Stop and take a few deep breaths. Now, write down why you want to be a nurse. Regardless of how you may feel while in school, no one wants you to fail. They just want you to graduate as a safe, entry-level Nurse. When it comes down to it, you just have to want to be a nurse more than you want to quit. You have to trust your intelligence and grit more than you fear making a mistake. Mistakes happen to every Nurse- yes, every single Nurse. No one expects you to be perfect, so try to give yourself a break.

I also felt that way multiple times during nursing school. First off, I am proud of you for reaching out for help, talking with us here, and with a professional. Secondly, have you thought about why you wanted to become a nurse in the first place? I want to tell you a tad bit of my story, not to make this all about me, but to help you understand that you are not alone in the way you feel.

The first time I felt like nursing school wasn't for me was when I failed my first nursing class. I had always been on the honor roll, and even cried when I got my first A- when I was a young child. Well, as you can imagine, I felt like my world was crumbling around me when I had failed and thought nursing school just wasn't for me. I had a couple of huge meltdowns and it made me question my abilities not only as a nurse and a student, but also as a person. But it ended up not being the end of the world. It actually ended up making me work much harder to prove that nursing is what I wanted to do with my life. As I continued to work through balancing work and school, I met new people I would have never met if I hadn't been held back and was an overall great experience. I had an awesome clinical group that was very supportive of each other. But then, in my very last semester, during my very last clinical, I started to feel like giving up and wanted to walk away from nursing completely. I was only in a 2 year program, but it still kept me very busy, and at the end, I questioned if I was pursuing the right path. I went to class and clinical feeling defeated and depressed, not really feeling like I wanted to do it anymore. I wanted to have a different life, not one that was just balancing work, school, studying and sleep. It took a lot for me to get through the last part of school, and as I talked to my clinical group about my feelings, they helped me through it all. They didn't let me quit because in the end, that wasn't who I was nor what I really wanted. Nursing school can take a lot out of a person because it can be stressful. I had to remind myself numerous times why I wanted to become a nurse and had to look back quite a lot to see the progress I had made.
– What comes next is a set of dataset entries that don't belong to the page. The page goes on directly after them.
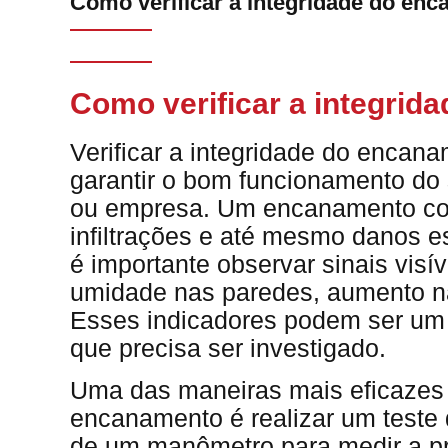
Como verificar a integridade do en
Como verificar a integri
Verificar a integridade do encan
garantir o bom funcionamento do 
ou empresa. Um encanamento co
infiltrações e até mesmo danos est
é importante observar sinais vis
umidade nas paredes, aumento na
Esses indicadores podem ser um 
que precisa ser investigado.
Uma das maneiras mais eficazes d
encanamento é realizar um teste 
de um manômetro para medir a pr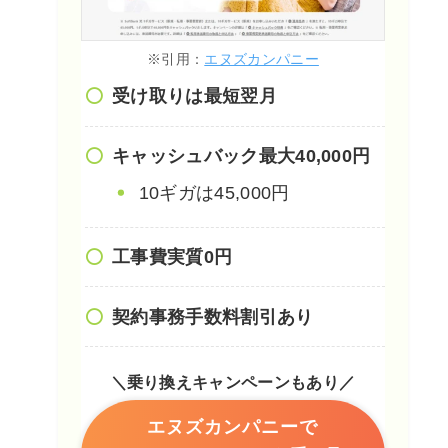
※引用：
エヌズカンパニー
受け取りは最短翌月
キャッシュバック最大40,000円
10ギガは45,000円
工事費実質0円
契約事務手数料割引あり
＼乗り換えキャンペーンもあり／
エヌズカンパニーで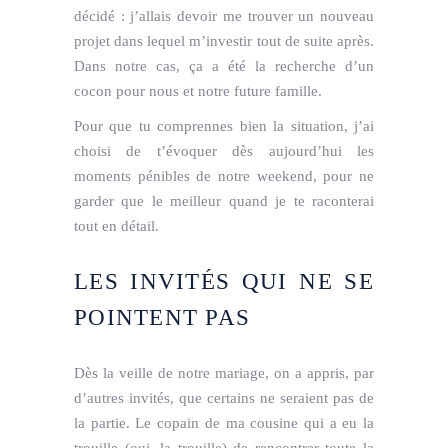
décidé : j’allais devoir me trouver un nouveau
projet dans lequel m’investir tout de suite après.
Dans notre cas, ça a été la recherche d’un
cocon pour nous et notre future famille.
Pour que tu comprennes bien la situation, j’ai
choisi de t’évoquer dès aujourd’hui les
moments pénibles de notre weekend, pour ne
garder que le meilleur quand je te raconterai
tout en détail.
LES INVITÉS QUI NE SE
POINTENT PAS
Dès la veille de notre mariage, on a appris, par
d’autres invités, que certains ne seraient pas de
la partie. Le copain de ma cousine qui a eu la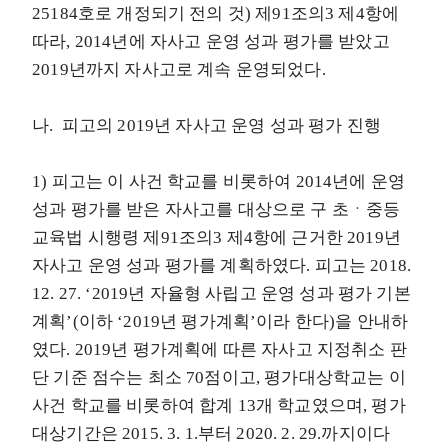
25184호로 개정되기 전의 것) 제91조의3 제4항에
따라, 2014년에 자사고 운영 성과 평가를 받았고
2019년까지 자사고로 계속 운영되었다.
나. 피고의 2019년 자사고 운영 성과 평가 진행
1) 피고는 이 사건 학교를 비롯하여 2014년에 운영
성과 평가를 받은 자사고를 대상으로 구 초ㆍ중등
교육법 시행령 제91조의3 제4항에 근거한 2019년
자사고 운영 성과 평가를 계획하였다. 피고는 2018.
12. 27. ‘2019년 자율형 사립고 운영 성과 평가 기본
계획’(이하 ‘2019년 평가계획’이라 한다)을 안내하
였다. 2019년 평가계획에 따른 자사고 지정취소 판
단 기준 점수는 최소 70점이고, 평가대상학교는 이
사건 학교를 비롯하여 합계 13개 학교였으며, 평가
대상기간은 2015. 3. 1.부터 2020. 2. 29.까지이다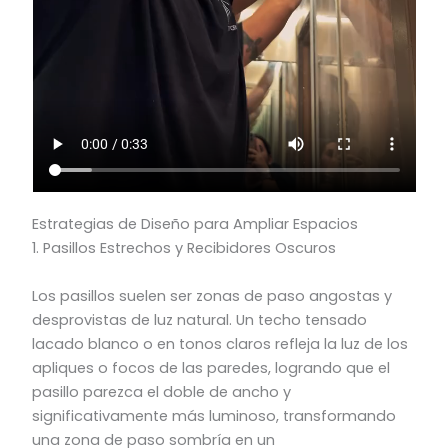
Estrategias de Diseño para Ampliar Espacios
1. Pasillos Estrechos y Recibidores Oscuros
Los pasillos suelen ser zonas de paso angostas y
desprovistas de luz natural. Un techo tensado
lacado blanco o en tonos claros refleja la luz de los
apliques o focos de las paredes, logrando que el
pasillo parezca el doble de ancho y
significativamente más luminoso, transformando
una zona de paso sombría en un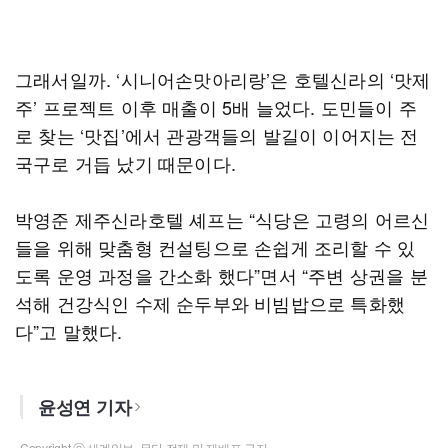
그래서일까. ‘시니어손맛아리랑’은 호텔신라의 ‘맛제
주’ 프로젝트 이후 매출이 5배 늘었다. 도민들이 주
로 찾는 ‘맛집’에서 관광객들의 발길이 이어지는 전
국구로 거듭 났기 때문이다.
박영준 제주신라호텔 셰프는 “식당은 고령의 어르신
들을 위해 맞춤형 컨설팅으로 손쉽게 조리할 수 있
도록 운영 과정을 간소화 했다”면서 “주변 상권을 분
석해 건강식인 수제 순두부와 비빔밥으로 특화했
다”고 말했다.
윤성연 기자
Copyright ⓒ 세계일보. 무단 전재 및 재배포 금지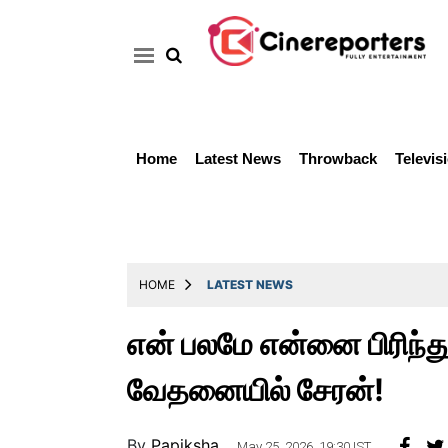
Home
Latest News
Throwback
Televis
Home
Latest
News
Throwback
HOME
LATEST NEWS
Television
என் பலமே என்னை பிரிந்த
Reviews
வேதனையில் சேரன்!
Photos
Story
By
Papiksha ..
May 25, 2026, 19:30 IST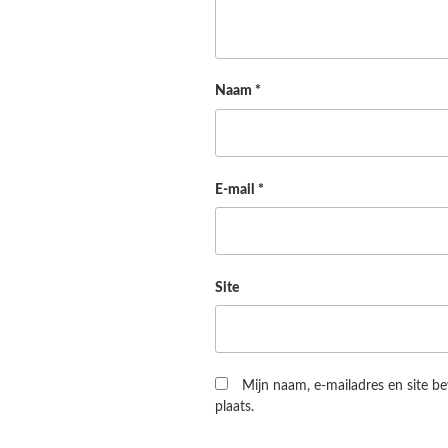
Naam
*
E-mail
*
Site
Mijn naam, e-mailadres en site b
plaats.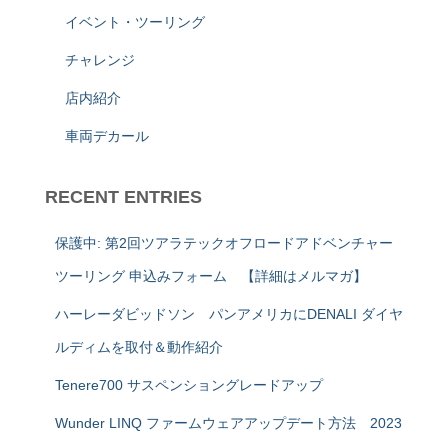
イベント・ツーリング
チャレンジ
店内紹介
車両デカール
RECENT ENTRIES
保護中: 第2回ツアラテックオフロードアドベンチャー
ツーリング 申込みフォーム 【詳細はメルマガ】
ハーレーダビッドソン パンアメリカにDENALI ダイヤ
ルディムを取付＆動作紹介
Tenere700 サスペンショングレードアップ
Wunder LINQ ファームウェアアップデート方法 2023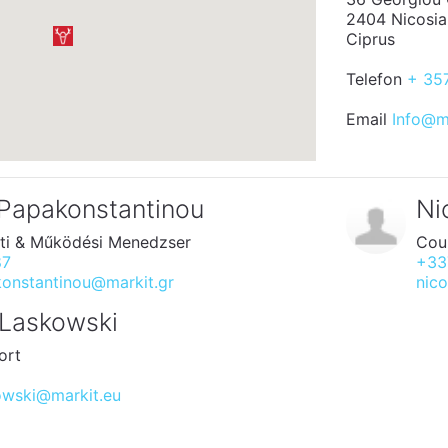
2404 Nicosia
Ciprus
Telefon
+ 357
Email
Info@m
Papakonstantinou
Ni
ti & Működési Menedzser
Cou
87
+33
onstantinou@markit.gr
nico
 Laskowski
ort
4
owski@markit.eu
I do not know if feeling the way you do is normal, but I know for myself, it was something I was able to deal with and overcome. I graduated with honors only 6 months later than my original graduation date, and I have been working as a nurse for just over 3 years now. I am finishing my last semester for my BSN and am grateful I didn't give up. Are there hard days that make me wonder why I became a nurse? Sure! There are shifts that make it hard, patients that frustrate me, and other things in life that make me ponder different career paths, but then I think back to what lead me to nursing and it all humbles me back to a rational, humbling place.

I really hope my story helps you in some kind of way. I know nursing school can be very tough and overwhelming, and I really hope that you find the path you want in life. If you ever need to talk, you can message me. Just know...you are definitely not alone.